La Conquête de Plassans

La Conquête de Plassans (paragraphe n°1691)

Chapitre XVII

Cette année-là, Marthe suivit les cérémonies religieuses de la semaine sainte avec une grande ferveur. Le vendredi, dans l'église noire, elle agonisa, pendant que les cierges, un à un, s'éteignaient sous la tempête lamentable des voix qui roulait au fond des ténèbres de la nef.
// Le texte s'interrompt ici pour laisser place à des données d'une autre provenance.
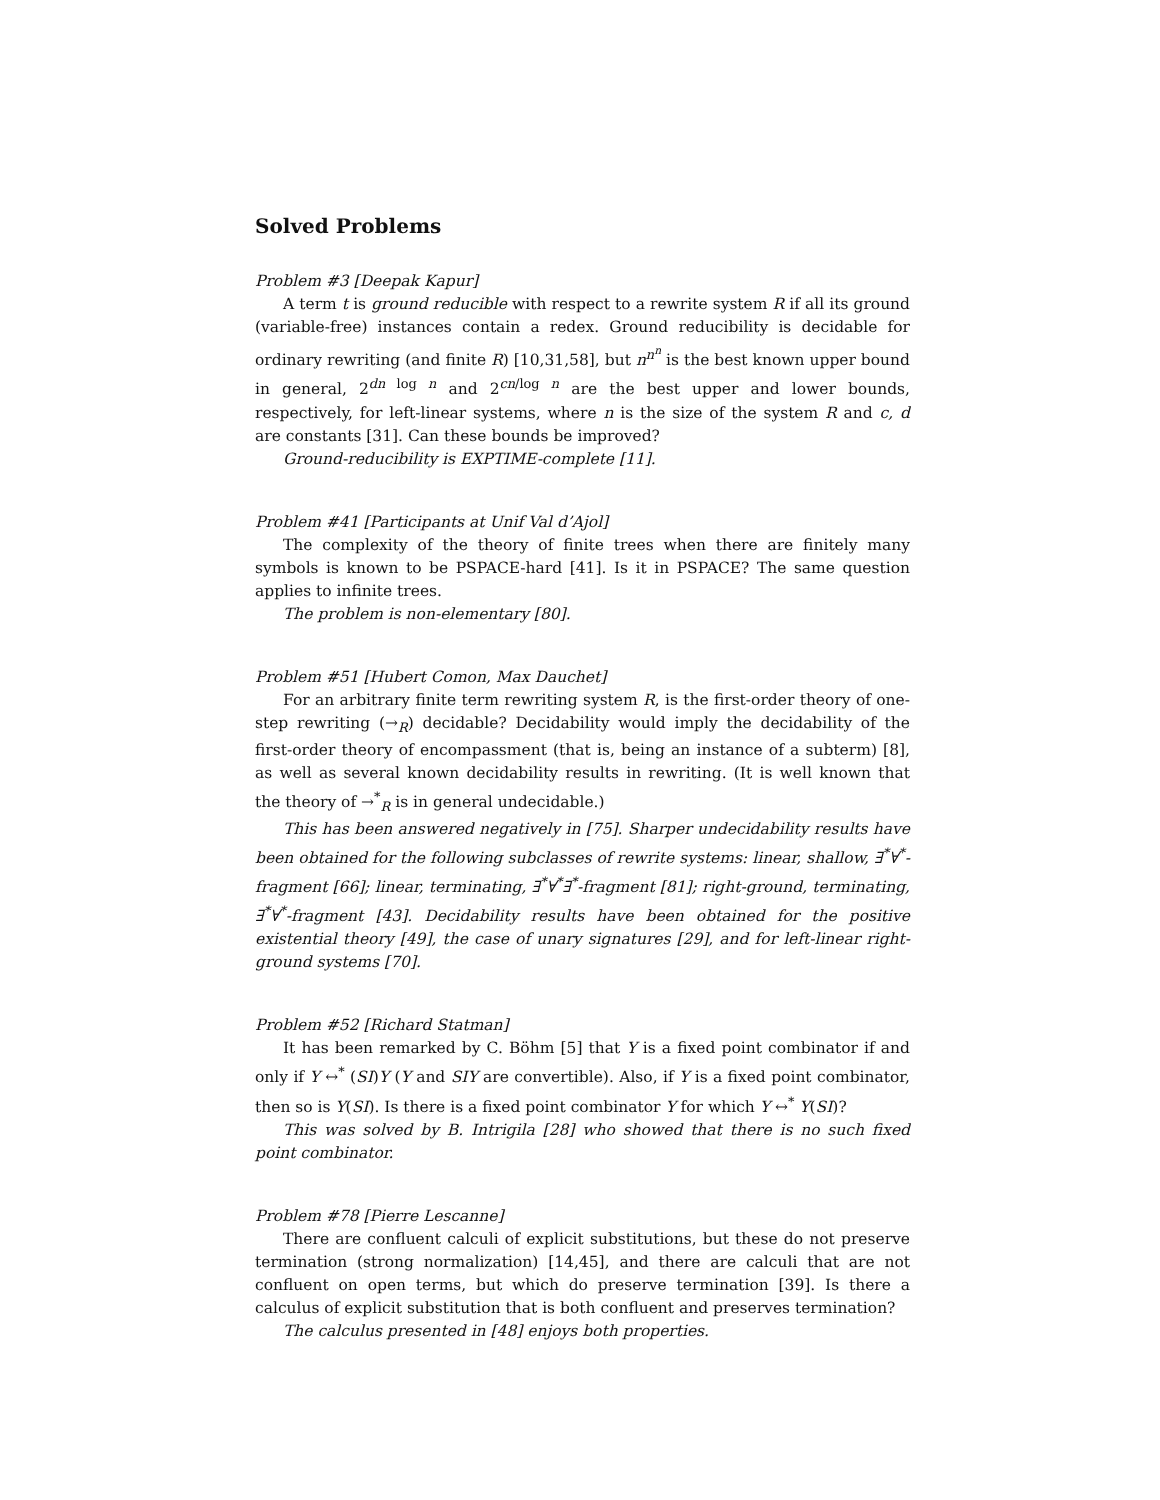Solved Problems
Problem #3 [Deepak Kapur]
A term t is ground reducible with respect to a rewrite system R if all its ground (variable-free) instances contain a redex. Ground reducibility is decidable for ordinary rewriting (and finite R) [10,31,58], but n<sup>n<sup>n</sup></sup> is the best known upper bound in general, 2<sup>dn log n</sup> and 2<sup>cn/log n</sup> are the best upper and lower bounds, respectively, for left-linear systems, where n is the size of the system R and c, d are constants [31]. Can these bounds be improved?
Ground-reducibility is EXPTIME-complete [11].
Problem #41 [Participants at Unif Val d’Ajol]
The complexity of the theory of finite trees when there are finitely many symbols is known to be PSPACE-hard [41]. Is it in PSPACE? The same question applies to infinite trees.
The problem is non-elementary [80].
Problem #51 [Hubert Comon, Max Dauchet]
For an arbitrary finite term rewriting system R, is the first-order theory of one-step rewriting (→<sub>R</sub>) decidable? Decidability would imply the decidability of the first-order theory of encompassment (that is, being an instance of a subterm) [8], as well as several known decidability results in rewriting. (It is well known that the theory of →<sup>*</sup><sub>R</sub> is in general undecidable.)
This has been answered negatively in [75]. Sharper undecidability results have been obtained for the following subclasses of rewrite systems: linear, shallow, ∃<sup>*</sup>∀<sup>*</sup>-fragment [66]; linear, terminating, ∃<sup>*</sup>∀<sup>*</sup>∃<sup>*</sup>-fragment [81]; right-ground, terminating, ∃<sup>*</sup>∀<sup>*</sup>-fragment [43]. Decidability results have been obtained for the positive existential theory [49], the case of unary signatures [29], and for left-linear right-ground systems [70].
Problem #52 [Richard Statman]
It has been remarked by C. Böhm [5] that Y is a fixed point combinator if and only if Y ↔<sup>*</sup> (SI)Y (Y and SIY are convertible). Also, if Y is a fixed point combinator, then so is Y(SI). Is there is a fixed point combinator Y for which Y ↔<sup>*</sup> Y(SI)?
This was solved by B. Intrigila [28] who showed that there is no such fixed point combinator.
Problem #78 [Pierre Lescanne]
There are confluent calculi of explicit substitutions, but these do not preserve termination (strong normalization) [14,45], and there are calculi that are not confluent on open terms, but which do preserve termination [39]. Is there a calculus of explicit substitution that is both confluent and preserves termination?
The calculus presented in [48] enjoys both properties.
Il lui semblait que son souffle s'en allait avec ces lueurs. Quand le dernier cierge expira, que le mur d'ombre, en face d'elle, fut implacable et fermé, elle s'évanouit, les flancs serrés, la poitrine vide. Elle resta une heure pliée sur sa chaise, dans l'attitude de la prière, sans que les femmes agenouillées autour d'elle s'aperçussent de cette crise. L'église était déserte, lorsqu'elle revint à elle. Elle rêvait qu'on la battait de verges, que le sang coulait de ses membres ; elle éprouvait à la tête de si intolérables douleurs qu'elle y portait les mains, comme pour arracher les épines dontelle sentait les pointes dans son crâne. Le soir, au dîner, elle fut singulière. L'ébranlement nerveux persistait ; elle revoyait, en fermant les yeux, les âmes mourantes des cierges s'envolant dans le noir ; elle examinait machinalement ses mains, cherchant les trous par lesquels son sang avait coulé. Toute la Passion saignait en elle.